Abstract

Well before the sequencing of the human genome in 2003, family and twin studies had established that psychiatric disorders are both familial and heritable. But identifying the genes involved has been a formidable challenge. At the same time, there has been an urgent need to unlock the biological basis of psychiatric disorders. While psychotropic drugs are helpful for many and life-saving for some, there is a striking fact about available drug therapies: they are all based on serendipitous discoveries and biological insights that date to the 1950s and 1960s. When it comes to treating psychiatric disorders, we are still living in the “Mad Men” era. Lithium has been the gold standard treatment for bipolar disorder ever since John Cade reported its mood stabilizing effects in 1949. All current antipsychotic medications target the D2 dopamine receptor, just as the first medicines in this class did in the 1950s.
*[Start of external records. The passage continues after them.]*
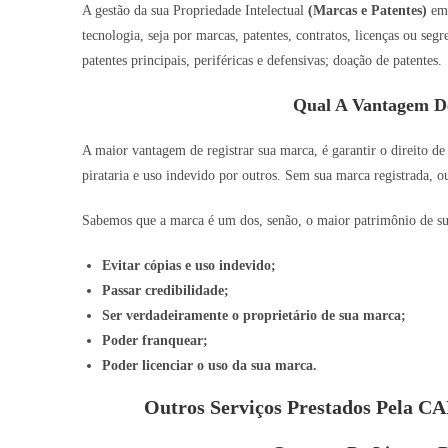
A gestão da sua Propriedade Intelectual
(Marcas e Patentes)
e
tecnologia, seja por marcas, patentes, contratos, licenças ou se
patentes principais, periféricas e defensivas; doação de patentes.
Qual A Vantagem D
A maior vantagem de registrar sua marca, é garantir o direito de
pirataria e uso indevido por outros. Sem sua marca registrada, o
Sabemos que a marca é um dos, senão, o maior patrimônio de sua 
Evitar cópias e uso indevido;
Passar credibilidade;
Ser verdadeiramente o proprietário de sua marca;
Poder franquear;
Poder licenciar o uso da sua marca.
Outros Serviços Prestados Pela 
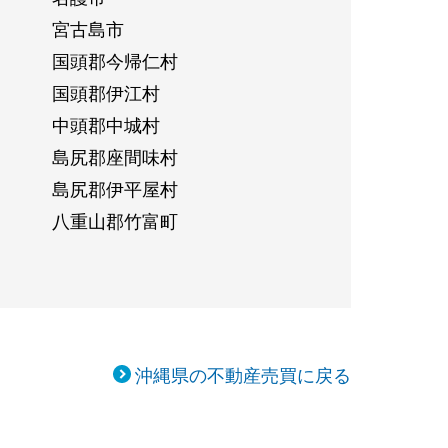
宮古島市
国頭郡今帰仁村
国頭郡伊江村
中頭郡中城村
島尻郡座間味村
島尻郡伊平屋村
八重山郡竹富町
沖縄県の不動産売買に戻る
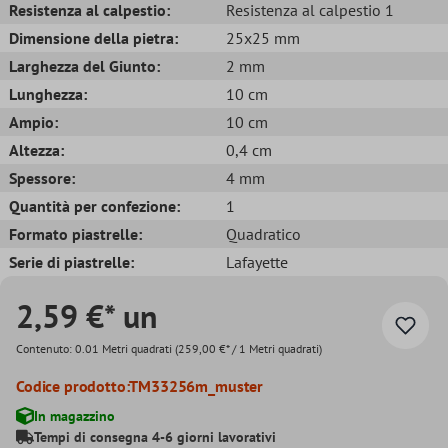
Resistenza al calpestio:
Resistenza al calpestio 1
Dimensione della pietra:
25x25 mm
Larghezza del Giunto:
2 mm
Lunghezza:
10 cm
Ampio:
10 cm
Altezza:
0,4 cm
Spessore:
4 mm
Quantità per confezione:
1
Formato piastrelle:
Quadratico
Serie di piastrelle:
Lafayette
2,59 €* un
Contenuto:
0.01 Metri quadrati
(259,00 €* / 1 Metri quadrati)
Codice prodotto:
TM33256m_muster
In magazzino
Tempi di consegna 4-6 giorni lavorativi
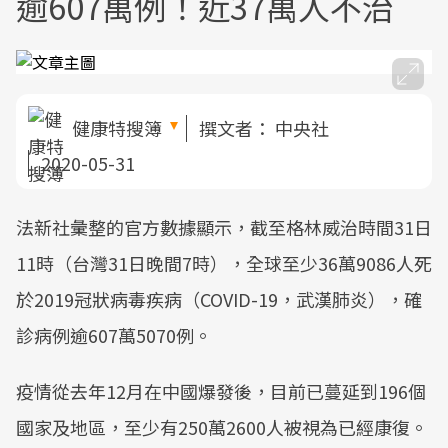
逾607萬例！近37萬人不治
健康特搜簿
撰文者：
中央社
2020-05-31
法新社彙整的官方數據顯示，截至格林威治時間31日
11時（台灣31日晚間7時），全球至少36萬9086人死
於2019冠狀病毒疾病（COVID-19，武漢肺炎），確
診病例逾607萬5070例。
疫情從去年12月在中國爆發後，目前已蔓延到196個
國家及地區，至少有250萬2600人被視為已經康復。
Antidepressants have relied on variations of the monoamine hypothesis that was articulated in the mid-1960s. The shortcomings of available psychotropics are well-known. The results of large-scale effectiveness studies of mood and psychotic disorders (STAR*D, CATIE, and STEP-BD) are sobering: roughly 30% of depressed patients treated for 14 weeks with an SSRI achieved remission [1];25% of patients with schizophrenia remained on their initial medication by 18 months [2]; and 50% of bipolar patients who achieved recovery from a mood episode relapsed within two years despite best-practice treatment. [3] A major hope hanging on genetic studies has been that they can break this therapeutic impasse, There are three main avenues by which genetic research may inform efforts towards personalized medicine. First, by identifying DNA variants associated with risk of disease, genetic studies may point us toward new treatment targets. The discovery that a specific gene or set of genes confers risk for illness raises the possibility that drugs that target that gene (or genes) may have therapeutic effects. Second, genetic studies may clarify diagnostic boundaries in ways that could inform treatment selection or identify etiologically-related subgroups that might preferentially benefit from a given treatment. And third, pharmacogenetic studies may yield genetic profiles that predict response to available treatments. The following sections address each of these avenues and the state of the science to date.